Today we learned of the passing of Susan Friel-Williams on October 21 in Fort Myers, Florida. Susan was a veteran adoptee rights activist and searcher whose work goes back decades.
I first ran into Susan in the early 1990s on the legendary newsgroup alt.adoption. Until then I didn’t know there was such a thing as a “real” searcher. It was a different time then, with much less technology and mainstream networking than we have now. I guess I thought that searching was something people did pretty much on their own as I did in 1980. Over the next few years, I learned that Susan was a tenacious researcher and expert digger. She helped me in some of my own oppositional projects, but surprisingly, I once found a relative of hers in Australia when she couldn’t! What a flip-flop!
Susan was adopted by her maternal grandparents (something I didn’t know.) She began her life’s work in AdoptionLand after meeting her birthfather and his family. From her obituary:
This journey led Susan to become a private investigator specializing in reuniting families. In the early days of the internet, she created one of the first reunion registries for adoptees and birth parents to locate one another. Eventually, Susan opened her own firm, Search Quest America, in Cape Coral, Florida. Susan was very proud to be a published author, and contributed a story to Chicken Soup for the Soul. As a former member of the Board of Directors at American Adoption Congress, she attended conferences and advocated for the rights of adoptees and birth parents. Together with her team, Susan reunited thousands of families over the years. She believed “an invisible thread connects those who are destined to meet, regardless of the time, place, and circumstance. The thread may stretch or tangle, but it will never break.”
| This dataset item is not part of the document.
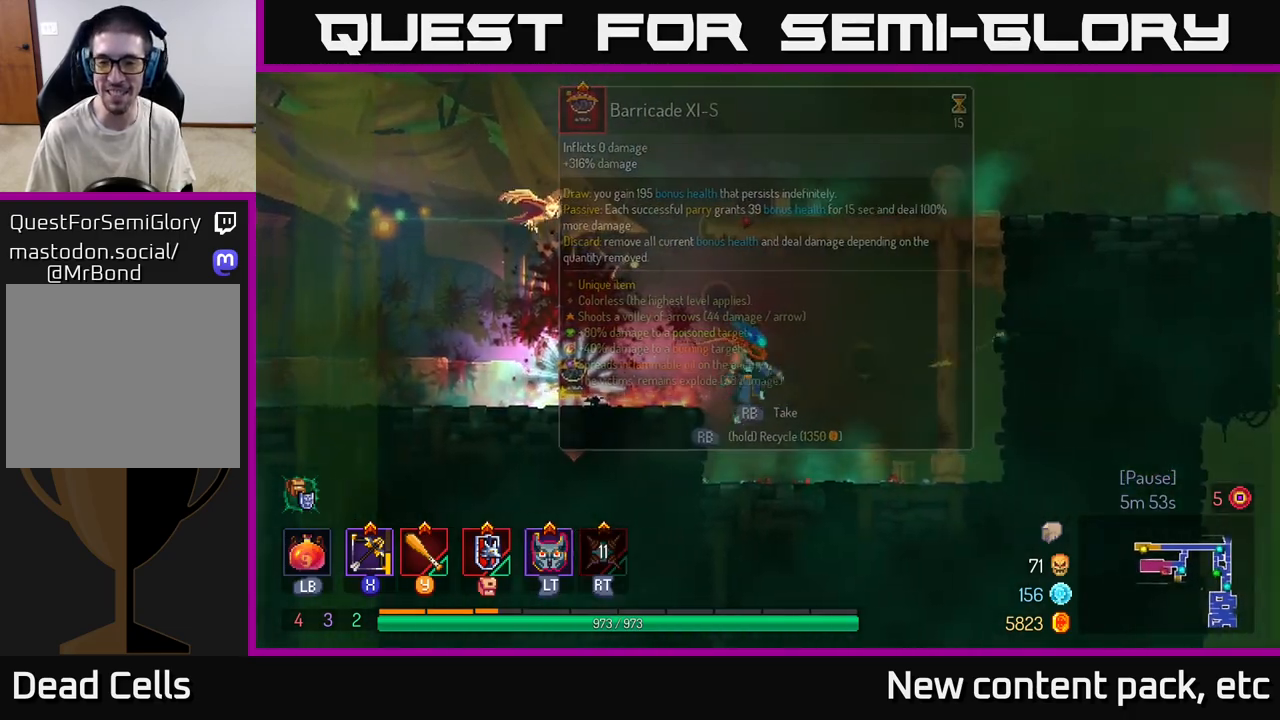
{"buttons": [], "left_stick": "left", "right_stick": "center", "events": [[250, "left_stick", "left"]]}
Susan was a long-time member of the American Adoption Congress, and in later years a board member. The last time I saw Susan was at the 2016 AAC conference in Denver. Although we had some long-standing strategic differences we met informally to discuss the importance of a united “no compromise” voice in the movement, her desire to bring certain factions into the fold., and how we could accomplish that seemingly insurmountable task. She did the heavy lifting. It took a while but yielded the results we have today in the much more united movement that is restoring our rights to our records. Susan’s work, however, gained her the enmity of others who chose to continue an incremental self-defeatist strategy that helps no one., taking the heat from a small group of cranky naysayers who accused her of all manner of evil for taking the high road to the dark side. That is, doing the right thing.
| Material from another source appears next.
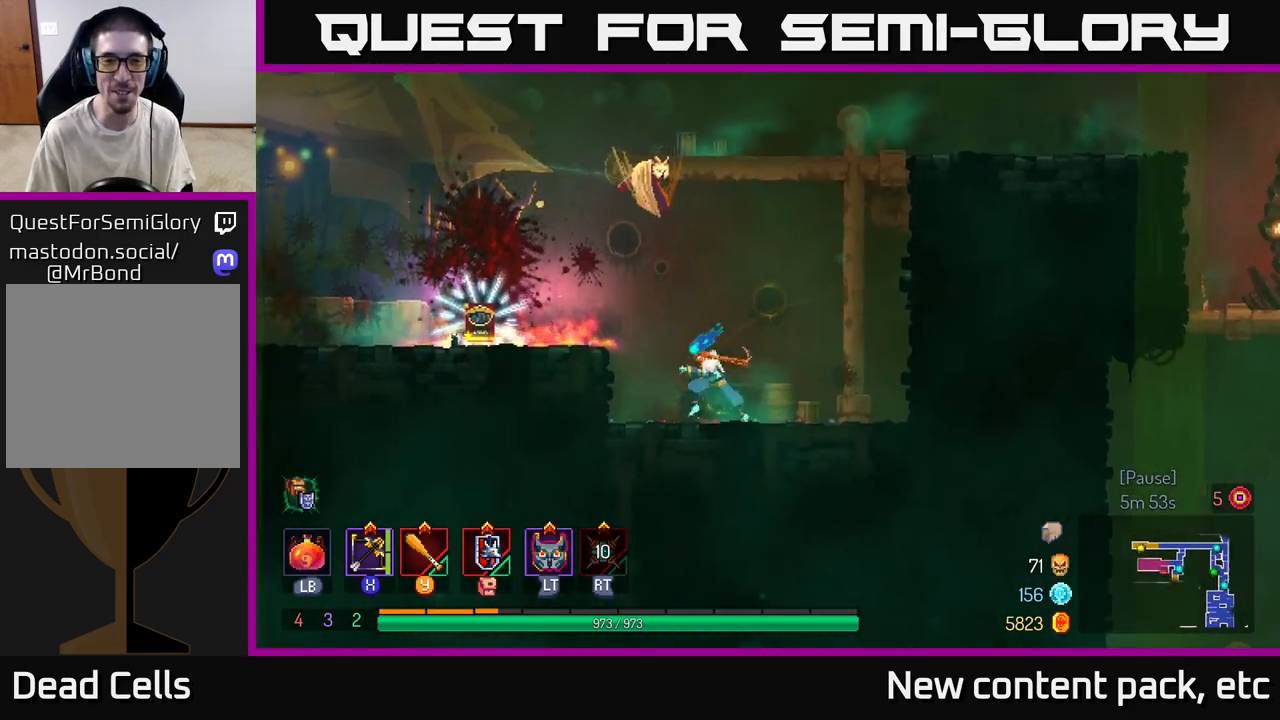
{"buttons": [], "left_stick": "left", "right_stick": "center", "events": [[217, "A", "down"], [333, "A", "up"]]}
Susan encountered some serious health problems a couple of years ago and was forced to step back from her work, but she and her work are not forgotten.
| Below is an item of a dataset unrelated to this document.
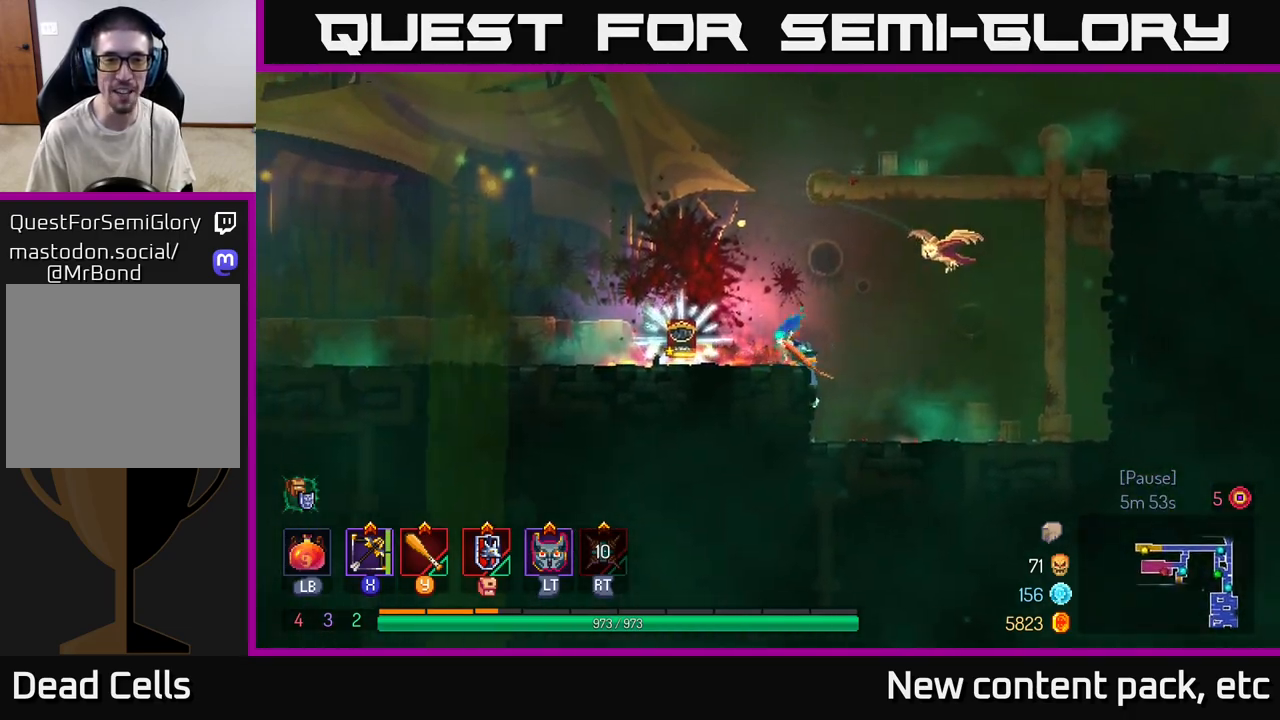
{"buttons": [], "left_stick": "center", "right_stick": "center", "events": [[267, "left_stick", "center"], [350, "R1", "down"], [417, "R1", "up"]]}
Bastard Nations sends our condolences to Susan’s family
Rest in Power, Susan.
...Marley Greiner, Executive Chair, Bastard Nation
One winter day I sat on my couch scrolling through Facebook posts when I decided to make a random post in a random adoption group myself. I had done it a few times before; “Hi, my adoptive name is Lisa Jo Murray and I was born on October 26th, 1980 in San Francisco California at Children’s Hospital. I was adopted through county services. I am looking for my birth family”. Over the next 30 minutes I got a few likes but then a comment was posted; “I have the microfilm for the San Francisco children’s hospital for the date you were born. If you would like, I can look at it and see if we can find your birth name and birth mothers name?” She made it sound so easy, and for her it was. She knew it was impossible to get your sealed adoption records and she knew the chances of me ever running in to anyone else with any resource to help me was probably zero as well. She did not need to help me, but she did. Vultures in the past had asked for anything from $200-5000 just to “get started” on a search. This literal angel swooped in and had found me my birth mother and 2 half sisters within a few hours; something my own private investigator step dad couldn’t even do for me. By the end of that night I was talking on the phone with my sisters and writing messenger messages with my actual birth mom!!! 6 years later and I am so grateful for what she has given me; she gave me…ME! I had an instant connection with my sisters and would consider one of them my soul mate. I see where my features came from; and apparently the answer to the question I have gotten from others the most throughout my life is, Poppy; my mesmerizing eyes came from Poppy! I am so saddened to hear of her passing; a genuine and true angel who helped so many people find “home” has gone home.
Thanks so much for posting your wonderful memorial to Susan. Such a beautiful story!
I’m so sad to hear of Susan’s passing. She was my search angel finding who I call “Guido” with a flashlight in Pa that completed my search. Susan had very tough news for me…even worse than death and she delivered it with grace and compassion. Then we worked together with TIES. She did some very tough searches gratis (one that I remember involved a priest). Susan…may you rest in peace and know that so many adoptees benefited from your search skills and compassion. ❤️
Thanks for sharing this, Deb! I wonder how many reunions Susan was able to accomplish. Every find, for me, is a big screw you the state, and shows how ludicrous this stupid government-sanctioned and created adoption secrecy scam is. Let people handle their own relationships.
I am so sorry to hear of Susan’s passing. May she know the deep peace that through re-uniting so many families she with resolve and courage, empathy and understanding, to so many, many others. I didn’t know Susan well but I knew her and knew about her. She was one of the good ones, true to her beliefs, to the best in herself, to the best in all of us. She will be missed.